- Requirement: Copy the listing below word for word, from its first line through the line containing "dist [0.100634, -0.150951]", and leave out the pictures.

------

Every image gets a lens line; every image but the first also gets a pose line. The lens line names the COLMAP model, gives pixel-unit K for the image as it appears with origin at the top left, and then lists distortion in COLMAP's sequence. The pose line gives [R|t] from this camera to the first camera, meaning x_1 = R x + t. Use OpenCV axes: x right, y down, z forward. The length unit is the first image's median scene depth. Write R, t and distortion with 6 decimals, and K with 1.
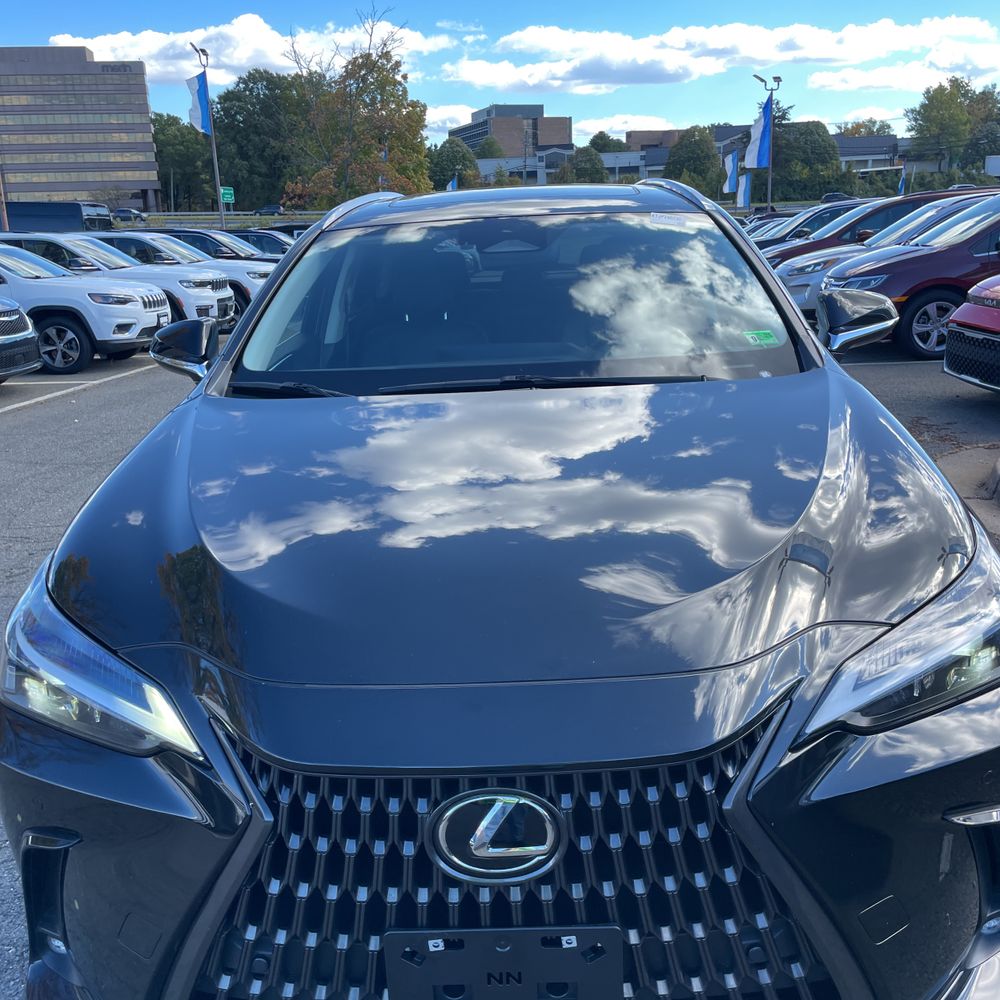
lens RADIAL K [[1031.5, 0, 500.0], [0, 1031.5, 500.0], [0, 0, 1]] dist [0.100634, -0.150951]
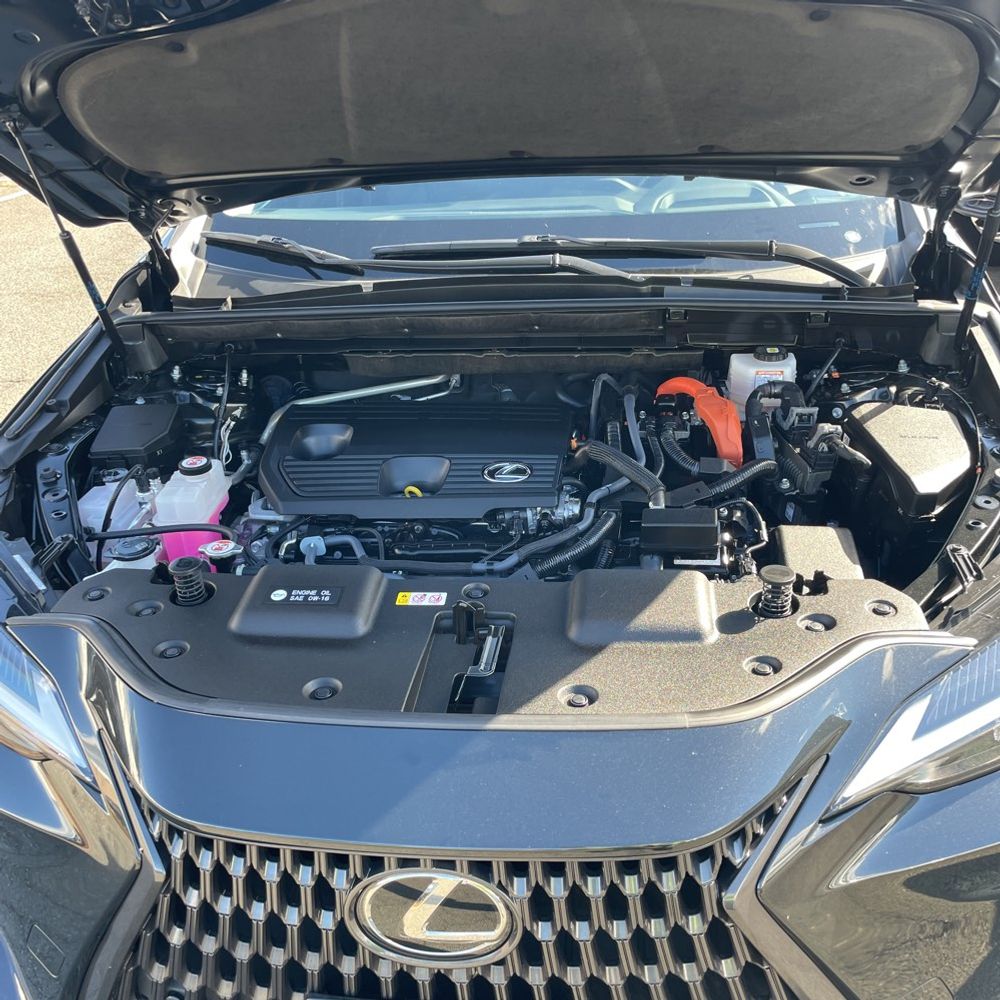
lens RADIAL K [[1035.3, 0, 502.9], [0, 1035.3, 488.1], [0, 0, 1]] dist [0.089316, -0.140320]
pose [[0.996916, 0.037495, -0.068932, 0.063188], [-0.022700, 0.978694, 0.204065, -0.111954], [0.075115, -0.201871, 0.976528, 0.196287]]
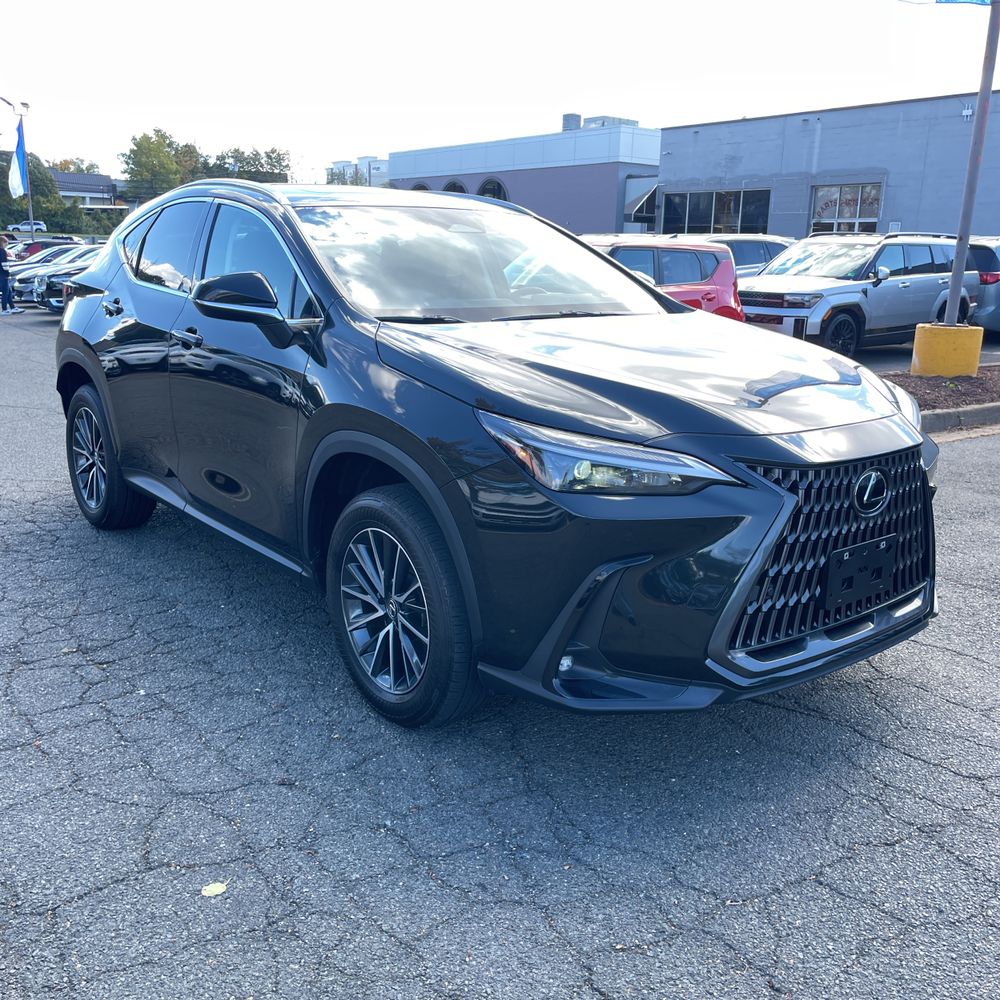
lens RADIAL K [[1059.5, 0, 498.6], [0, 1059.5, 469.0], [0, 0, 1]] dist [0.117000, -0.173263]
pose [[0.754010, -0.073926, 0.652690, -1.352099], [0.119560, 0.992494, -0.025706, 0.165438], [-0.645891, 0.097418, 0.757189, -0.104944]]
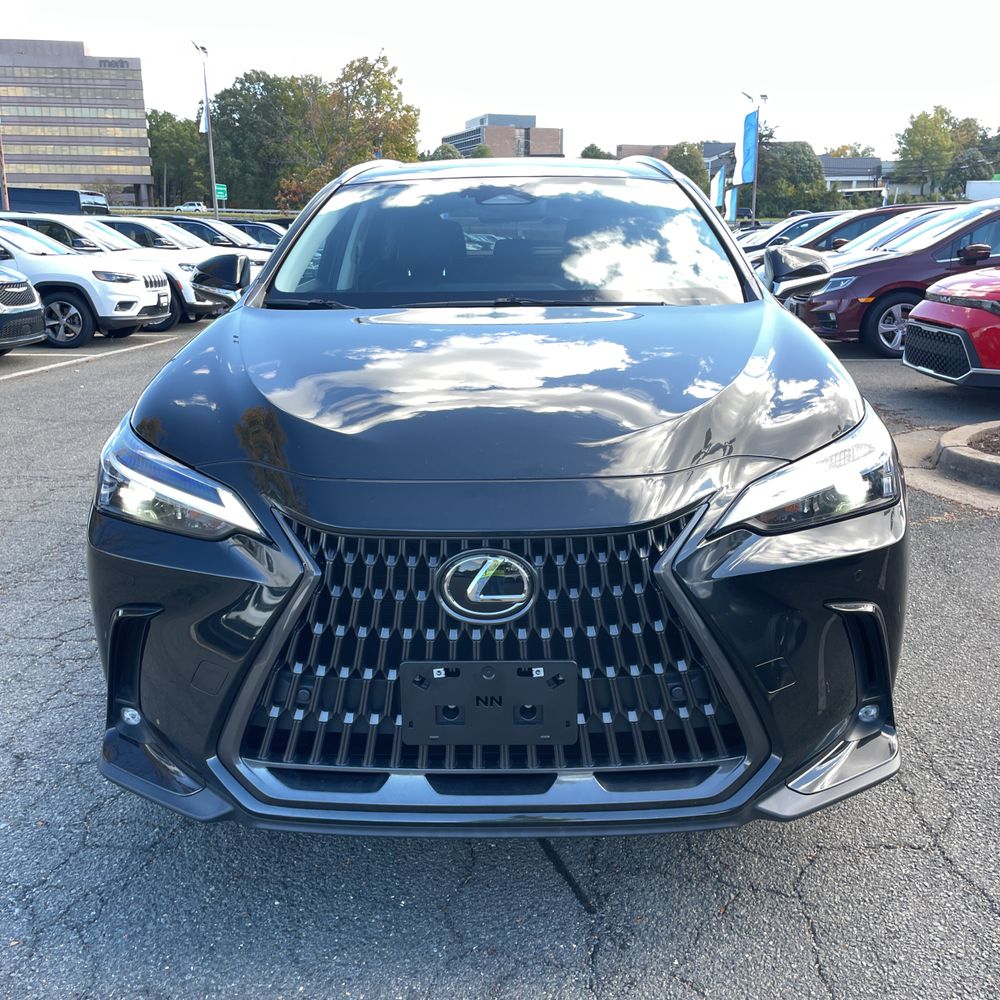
lens RADIAL K [[1035.3, 0, 502.9], [0, 1035.3, 488.1], [0, 0, 1]] dist [0.089316, -0.140320]
pose [[0.999373, 0.029234, 0.019992, -0.008966], [-0.028834, 0.999384, -0.020003, 0.150726], [-0.020565, 0.019414, 0.999600, -0.240027]]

------

- Answer space:
Every image gets a lens line; every image but the first also gets a pose line. The lens line names the COLMAP model, gives pixel-unit K for the image as it appears with origin at the top left, and then lists distortion in COLMAP's sequence. The pose line gives [R|t] from this camera to the first camera, meaning x_1 = R x + t. Use OpenCV axes: x right, y down, z forward. The length unit is the first image's median scene depth. Write R, t and distortion with 6 decimals, and K with 1.
lens RADIAL K [[1031.5, 0, 500.0], [0, 1031.5, 500.0], [0, 0, 1]] dist [0.100634, -0.150951]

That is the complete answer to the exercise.